You need to determine the general solution of homogeneous equation `y" + y = 0` .

You should come up with the substitution `y" = t^2` , such that:

`t^2 +1 = 0 =gt t^2 = -1 =gt t_(1,2) = +-sqrt(-1)`

`t_(1,2) = +-i ` (complex numbers theory)

Hence, the general solution of homogeneous equation `y" + y = 0` is

`y_h = c_1*sin x + c_2*cos x`

You need to substitute function `v_1(x)` for constant `c_1` and function `v_2(x)` for constant `c_2` to find the particular solution `y_p` to the nonhomogeneous equation such that:

`y_p =v_1(x)*sin x + v_2(x)*cos x`

Since you need to determine two unknown functions, hence you need to use two equations.
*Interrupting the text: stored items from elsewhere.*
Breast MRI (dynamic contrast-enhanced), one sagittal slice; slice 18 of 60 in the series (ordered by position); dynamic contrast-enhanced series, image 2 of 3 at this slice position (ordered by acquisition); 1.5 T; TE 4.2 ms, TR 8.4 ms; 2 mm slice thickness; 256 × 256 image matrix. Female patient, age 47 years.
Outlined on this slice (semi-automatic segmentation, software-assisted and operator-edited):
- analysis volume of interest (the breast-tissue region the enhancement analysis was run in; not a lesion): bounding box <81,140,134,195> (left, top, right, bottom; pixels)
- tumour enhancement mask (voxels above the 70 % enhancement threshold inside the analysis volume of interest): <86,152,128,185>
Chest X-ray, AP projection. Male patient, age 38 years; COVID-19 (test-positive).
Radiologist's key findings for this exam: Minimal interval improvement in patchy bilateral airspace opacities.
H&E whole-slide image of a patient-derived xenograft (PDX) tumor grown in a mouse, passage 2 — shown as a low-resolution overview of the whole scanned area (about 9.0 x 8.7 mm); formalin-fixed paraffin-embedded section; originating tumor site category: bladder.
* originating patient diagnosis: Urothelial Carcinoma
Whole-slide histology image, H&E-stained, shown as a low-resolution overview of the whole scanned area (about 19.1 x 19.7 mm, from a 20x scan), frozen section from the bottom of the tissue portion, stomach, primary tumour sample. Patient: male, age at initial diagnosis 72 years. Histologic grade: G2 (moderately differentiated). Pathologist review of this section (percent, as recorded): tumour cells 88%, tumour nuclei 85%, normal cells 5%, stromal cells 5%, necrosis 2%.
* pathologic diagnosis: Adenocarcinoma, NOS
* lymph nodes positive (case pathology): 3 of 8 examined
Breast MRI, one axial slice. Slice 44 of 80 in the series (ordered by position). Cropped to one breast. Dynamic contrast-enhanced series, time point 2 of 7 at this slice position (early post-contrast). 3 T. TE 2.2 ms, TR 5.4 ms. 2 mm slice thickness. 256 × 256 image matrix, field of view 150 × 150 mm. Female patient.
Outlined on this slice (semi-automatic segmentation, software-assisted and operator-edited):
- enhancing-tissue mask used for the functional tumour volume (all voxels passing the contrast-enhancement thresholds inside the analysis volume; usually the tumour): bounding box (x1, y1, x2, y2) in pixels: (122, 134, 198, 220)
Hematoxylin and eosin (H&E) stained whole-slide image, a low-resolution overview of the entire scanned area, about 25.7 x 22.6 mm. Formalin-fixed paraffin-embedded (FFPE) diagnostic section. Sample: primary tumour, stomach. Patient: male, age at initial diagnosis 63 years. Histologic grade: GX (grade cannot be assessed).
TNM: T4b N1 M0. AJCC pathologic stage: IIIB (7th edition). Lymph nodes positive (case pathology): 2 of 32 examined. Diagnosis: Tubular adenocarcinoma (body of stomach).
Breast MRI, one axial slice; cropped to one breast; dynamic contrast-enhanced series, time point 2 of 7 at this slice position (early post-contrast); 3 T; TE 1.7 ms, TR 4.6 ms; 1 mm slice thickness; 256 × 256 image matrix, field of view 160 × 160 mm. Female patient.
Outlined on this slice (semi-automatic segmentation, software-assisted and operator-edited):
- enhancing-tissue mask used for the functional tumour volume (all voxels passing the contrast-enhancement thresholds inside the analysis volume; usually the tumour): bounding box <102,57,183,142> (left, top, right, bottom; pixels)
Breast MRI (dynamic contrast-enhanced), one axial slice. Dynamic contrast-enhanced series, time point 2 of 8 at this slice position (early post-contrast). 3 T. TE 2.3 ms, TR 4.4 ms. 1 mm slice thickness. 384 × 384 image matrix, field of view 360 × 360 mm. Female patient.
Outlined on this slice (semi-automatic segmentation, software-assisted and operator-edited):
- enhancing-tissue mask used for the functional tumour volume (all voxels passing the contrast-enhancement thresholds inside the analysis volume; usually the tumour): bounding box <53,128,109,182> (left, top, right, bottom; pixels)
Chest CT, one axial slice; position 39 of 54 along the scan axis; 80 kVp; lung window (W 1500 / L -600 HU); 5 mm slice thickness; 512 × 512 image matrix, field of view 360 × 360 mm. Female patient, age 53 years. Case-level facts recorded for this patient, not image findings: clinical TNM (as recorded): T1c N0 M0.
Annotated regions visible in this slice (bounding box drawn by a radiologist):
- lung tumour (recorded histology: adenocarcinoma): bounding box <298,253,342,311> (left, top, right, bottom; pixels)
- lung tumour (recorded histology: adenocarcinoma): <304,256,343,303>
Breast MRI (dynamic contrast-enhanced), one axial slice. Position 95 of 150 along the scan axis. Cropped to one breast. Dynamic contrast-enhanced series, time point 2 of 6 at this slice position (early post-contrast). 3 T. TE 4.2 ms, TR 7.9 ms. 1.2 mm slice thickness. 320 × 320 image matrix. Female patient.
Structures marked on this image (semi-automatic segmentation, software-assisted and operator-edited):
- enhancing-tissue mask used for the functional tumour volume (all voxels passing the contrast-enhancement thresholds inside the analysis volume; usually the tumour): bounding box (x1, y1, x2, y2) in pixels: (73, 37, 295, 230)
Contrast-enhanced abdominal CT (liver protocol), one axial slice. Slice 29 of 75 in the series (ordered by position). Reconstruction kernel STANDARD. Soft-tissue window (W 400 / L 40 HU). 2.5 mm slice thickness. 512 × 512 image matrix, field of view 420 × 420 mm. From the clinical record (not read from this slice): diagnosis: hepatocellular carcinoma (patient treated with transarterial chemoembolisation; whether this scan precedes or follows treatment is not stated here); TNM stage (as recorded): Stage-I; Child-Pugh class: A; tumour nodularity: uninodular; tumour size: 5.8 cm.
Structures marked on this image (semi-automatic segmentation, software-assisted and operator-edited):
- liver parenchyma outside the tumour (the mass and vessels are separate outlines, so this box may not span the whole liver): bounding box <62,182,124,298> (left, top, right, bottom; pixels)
Differentiating `y_p` with respect to x yields:

`y_p' = v_1'*sin x + v_1*cos x + v_2'*cos x- v_2*sin x`

You need to impose the following condition such that:

`v_1'*sin x + v_2'*cos x = 0 `

Substituting 0 for `v_1'*sin x + v_2'*cos x` in equation of `y_p' ` yields:

`y_p' = v_1*cos x- v_2*sin x`

You need to differentiate `y_p'` such that:

`y_p'' = v_1'*cos x - v_1*sin x - v_2'*sin x - v_2*cos x`

You need to substitute `y_p` and `y_p''` in nonhomogeneous equation yields:

`v_1'*cos x - v_1*sin x - v_2'*sin x - v_2*cos x + v_1*sin x + v_2*cos x = tan x`

Reducing like terms yields:

`v_1'*cos x - v_2'*sin x = tan x`

You need to solve for `v_1'` and `v_2'` the equations `v_1'*cos x - v_2'*sin x = tan x` and `v_1'*sin x + v_2'*cos x = 0 ` such that:

You need to multiply the equation `v_1'*sin x + v_2'*cos x = 0` by `sin x` such that:

`v_1'*sin^2 x+ v_2'*sin x*cos x = 0`

You need to multiply the equation `v_1'*cos x - v_2'*sin x = tan x ` by `cos x` such that:

`v_1'*cos^2 x - v_2'*sin x*cos x= sin x`

Adding `v_1'*cos^2 x - v_2'*sinx*cos x = sin x` to equation `v_1'*sin^2 x + v_2'*sin x*cos x = 0` yields:

`v_1'*sin^2 x + v_2'*sin x*cos x +v_1'*cos^2 x - v_2'*sin x*cos x = sin x`

Reducing like terms yields:

`v_1'(sin^2 x + cos^2 x) = sin x`

You need to use the basic formula of trigonometry such that:

`sin^2 x + cos^2 x = 1`

`v_1' = sin x`

You need to integrate both sides such that:

`v_1 = int sin x dx =gt v_1 = -cos x`

You need to find `v_2'` such that:

`sin x*sin^2 x= -v_2'*sin x*cos x =gt v_2' = tan x* sin x`

You need to integrate both sides such that:

`v_2 = -int (sin^2 x dx)/cos x`

`v_2 = -int ((1 - cos^2 x)dx)/cos x`

`v_2 =- int (dx)/cos x+ int cos x dx`

`v_2 = sin x - ln|sec x + tan x|`

Hence, the particular solution to nonhomogeneous equation is :

`y_p = y_p = v_1(x)*sin x + v_2(x)*cos x`

Substituting `v_1` by `-cos x` and `v_2` by `sin x - ln|sec x + tan x|` yields:

`y_p = -sin x*cos x+ sin x*cos x -cos x*ln|sec x + tan x|`

`y_p = - cos x*ln|sec x + tan x|`

**Collecting both solutions `y_h ` and `y_p` yields the general solution of nonhomogeneous differential equation such that:**

**`y =c_1*sin x + c_2*cos x- cos x*ln|sec x + tan x|` **